According to Politico, Obama for the most part opted to take a big-picture approach to the struggles Democrats are facing in the age of Trump, rather than addressing specific issues like family separations at the border or the upcoming retirement of Supreme Court Justice Anthony Kennedy, who announced on Wednesday that he will step down from the post he’s held since 1988 at the end of July, clearing the path for the court to potentially overturn Roe vs. Wade.
“Do not wait for the perfect message, don’t wait to feel a tingle in your spine because you’re expecting politicians to be so inspiring and poetic and moving that somehow, ‘OK, I’ll get off my couch after all and go spend the 15-20 minutes it takes for me to vote,'” Obama told donors in Beverly Hills. “Because that’s part of what happened in the last election. I heard that too much.”
Though Obama did not address Trump directly, several of his comments were directed at the president and his fellow Republicans. “Fear is powerful,” Obama said. “Telling people that somebody’s out to get you, or somebody took your job, or somebody has it out for you, or is going to change you, or your community, or your way of life – that’s an old story and it has shown itself to be powerful in societies all around the world. It is a deliberate, systematic effort to tap into that part of our brain that carries fear in it.”
True to form, Obama turned Democrats away from fear and toward optimism. “A majority of the American people prefer a country that comes together rather than being divided. The majority of the country doesn’t want to see a dog-eat-dog world where everybody is angry all the time.”
“The Democrats’ job is not to exaggerate,” he added. “The Democrats’ job is not to simply mimic the tactics of the other side.”
Though he didn’t address many specific issues, Obama did criticize how Republicans have handled health care since Trump took office, noting that instead of looking to replace the Affordable Care Act with something better, they’ve simply been working “undermine and erode” Obamacare. He’s not tied to the name, either. “I said to the incoming president, ‘Just change the name and claim that you made these wonderful changes and I would be like, You go!,'” he said. “Because I didn’t have pride of authorship, I just wanted people to have health care.”

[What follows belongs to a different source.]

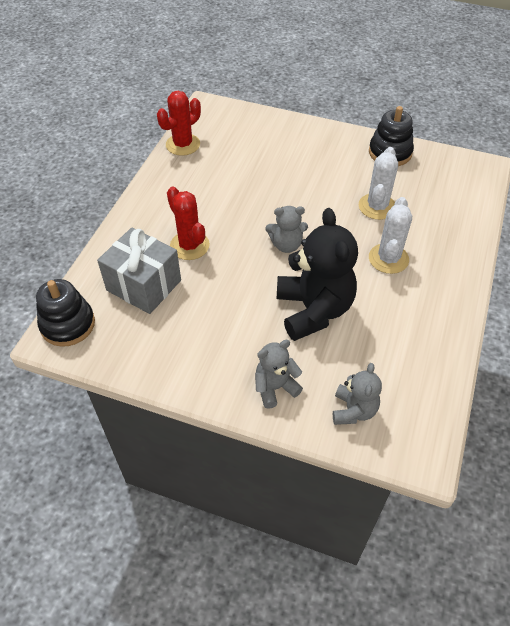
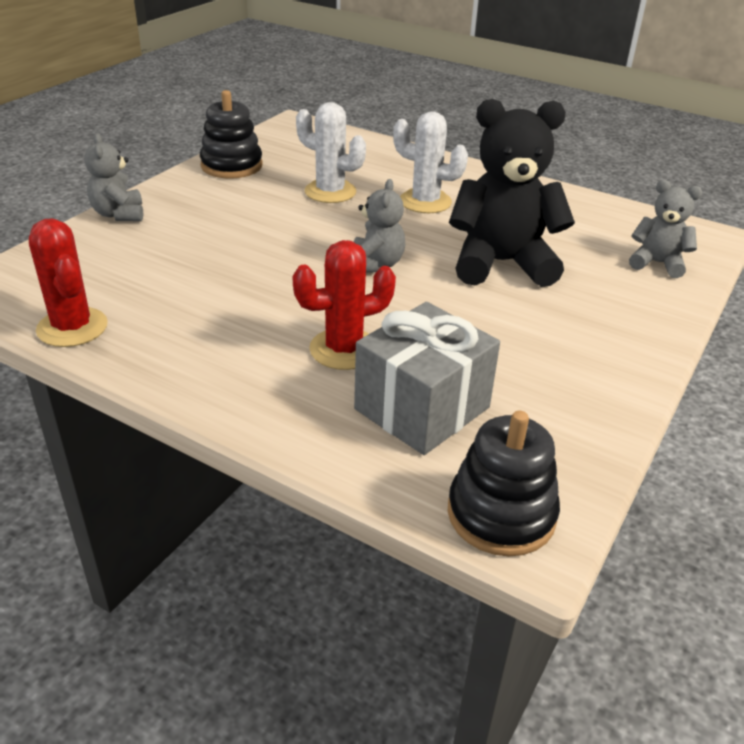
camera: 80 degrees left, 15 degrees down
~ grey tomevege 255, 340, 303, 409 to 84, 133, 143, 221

Obama noted that he may be partially to blame if Democrats seem to be waiting around for someone with an “inspiring and poetic” message while Republicans are getting the job done. He said that his biggest regret as president was that “people were so focused on me and the battles” that they “stopped paying attention up and down the ballot.” But with Trump in the White House and so much at stake this November, Democrats no longer have the luxury of being complacent.